*Problem statement*: Each line from the one containing "(688, 419) = (677, 441): red" through the final line of the data below must be repeated exactly.

*** Opening of Supplied data ***

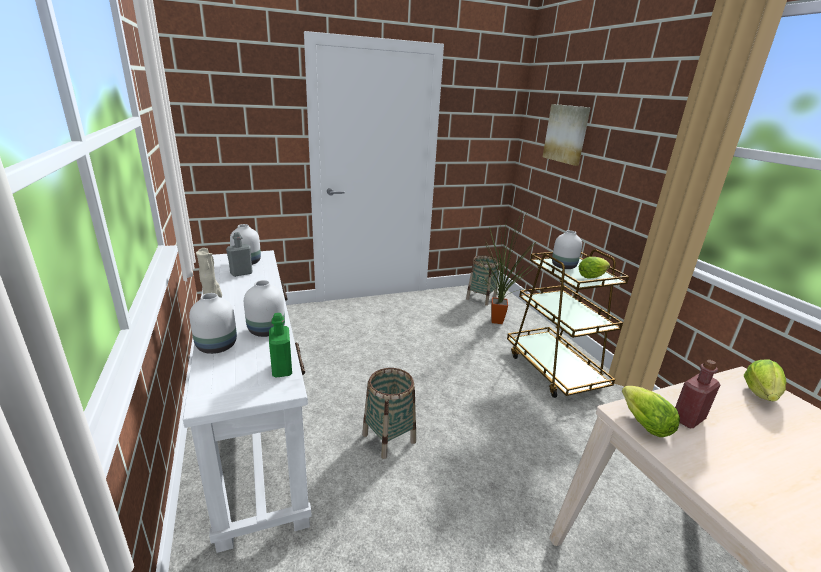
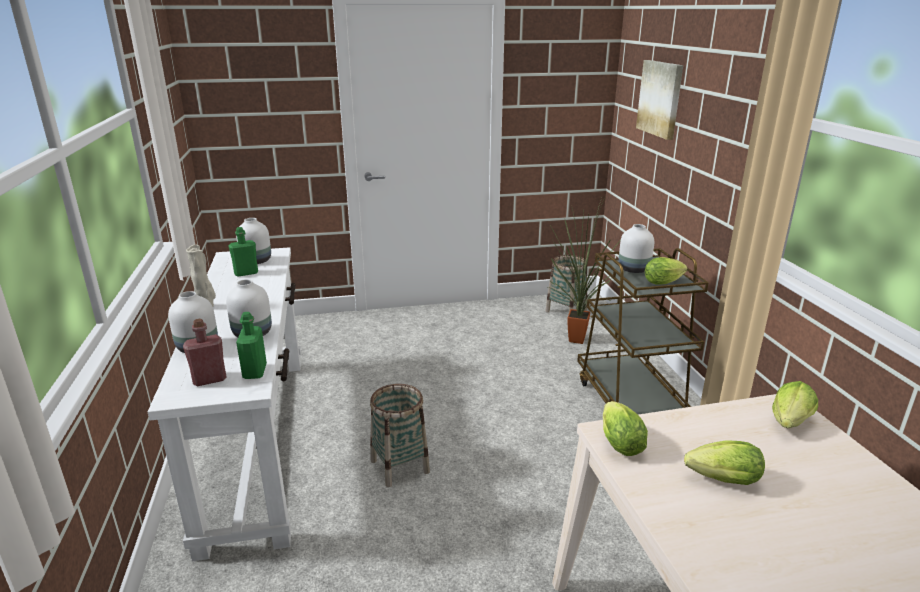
camera: 10 degrees right, 0 degrees up
(241, 273) = (246, 273): grey bottle -> green bottle
(688, 419) = (677, 441): red bottle -> red bottle (209, 379)
(745, 455) = (719, 480): none -> lettuce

*** Close of Supplied data ***

*Written solution*:
(688, 419) = (677, 441): red bottle -> red bottle (209, 379)
(745, 455) = (719, 480): none -> lettuce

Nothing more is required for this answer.